Boston Transcript, October 30, 1858.
When men twist the hair on each side of their faces into ropes they are sometimes called BELL-ROPES, as being wherewith to draw the belles. Whether BELL-ROPES or BOW-CATCHERS, it is singular they should form part of the prisoner’s paraphernalia, and that a jaunty little kiss-me-quick curl should, of all things in the world, ornament a gaol dock; yet such was formerly the case. Hunt, the murderer of Weare, on his trial, we are informed by the Athenæum, appeared at the bar with a highly pomatumed love-lock sticking tight to his forehead. Young ladies, think of this!

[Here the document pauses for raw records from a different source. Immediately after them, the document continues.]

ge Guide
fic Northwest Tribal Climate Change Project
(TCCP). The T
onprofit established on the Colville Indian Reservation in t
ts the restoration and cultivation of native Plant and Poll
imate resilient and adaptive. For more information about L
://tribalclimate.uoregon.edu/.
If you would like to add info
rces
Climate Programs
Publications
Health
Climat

2 The French noun accroche-cœur (plural: accroche-cœur, also occasionally accroche-cœurs) translates literally as heart-catcher.
3 The word filastered is a misprint of plastered, which is the word that is used (s.v. Spit-Curl, page 435) in the second edition of Dictionary of Americanisms. A glossary of words and phrases usually regarded as peculiar to the United States (Boston (Massachusetts): Little, Brown and Company, 1859), by the U.S. historian and linguist John Russell Bartlett (1805-1886).

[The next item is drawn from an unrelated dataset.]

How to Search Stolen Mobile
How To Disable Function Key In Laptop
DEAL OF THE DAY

4-: From Doing Too Much, an essay by the British author Eliza Cook (1818-1889), published in The Odd-Fellows’ Magazine: The Quarterly Magazine of the Independent Order of Odd-Fellows, Manchester Unity Friendly Society (Manchester, Lancashire, England) of July 1862 [page 140]:

We now see young maidens with (we are ashamed to write it) more colour in their cheeks and lips than God gave them. We see them with their persons so ostensibly adorned by the combination of showy flowers, flaunting lace, kiss-curls, visible pearl powder, and “fast” mantles, that it is difficult to distinguish between the lady who belongs to a respectable family, and the questionable individual who would be perfectly “at home” in a casino polka.

5-: From A White Hand and a Black Thumb, by Henry Spicer, published in All the Year Round. A Weekly Journal. Conducted by Charles Dickens (London, England) of Saturday 6th February 1864 [chapter 12, page 553]:

“I’ve come to ask you to eat a beefsteak with me, Master Haggerdorn,” said the visitor, in a provincial accent of considerable breadth. […] Your brother bade me ask you.”
“My brother!”
“There’s his token” (giving Arthur a long twisted lock), “one of his kiss-curls, belle-catchers, as we call ’em in—hem—in Lincolnshire. He said he shouldn’t want it no more. Bless you, I know all about it!”

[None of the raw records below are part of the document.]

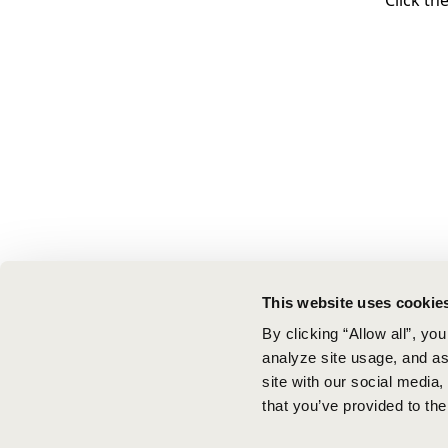
Click th
This website uses cookie
By clicking “Allow all”, yo
analyze site usage, and ass
site with our social media
that you’ve provided to the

6-: From The Female Detective (London: Ward and Lock, 1864), by ‘Andrew Forrester, Jun.’ (pen name of the British novelist and playwright James Redding Ware – 1832-c. 1909) [A Child Found Dead: Murder or No Murder, page 180]:

Hardal knew that a number of our boys used gum-water, scented with various perfumes, for making kiss-curls, and sticking them on their foreheads. These were the boys we called dandies.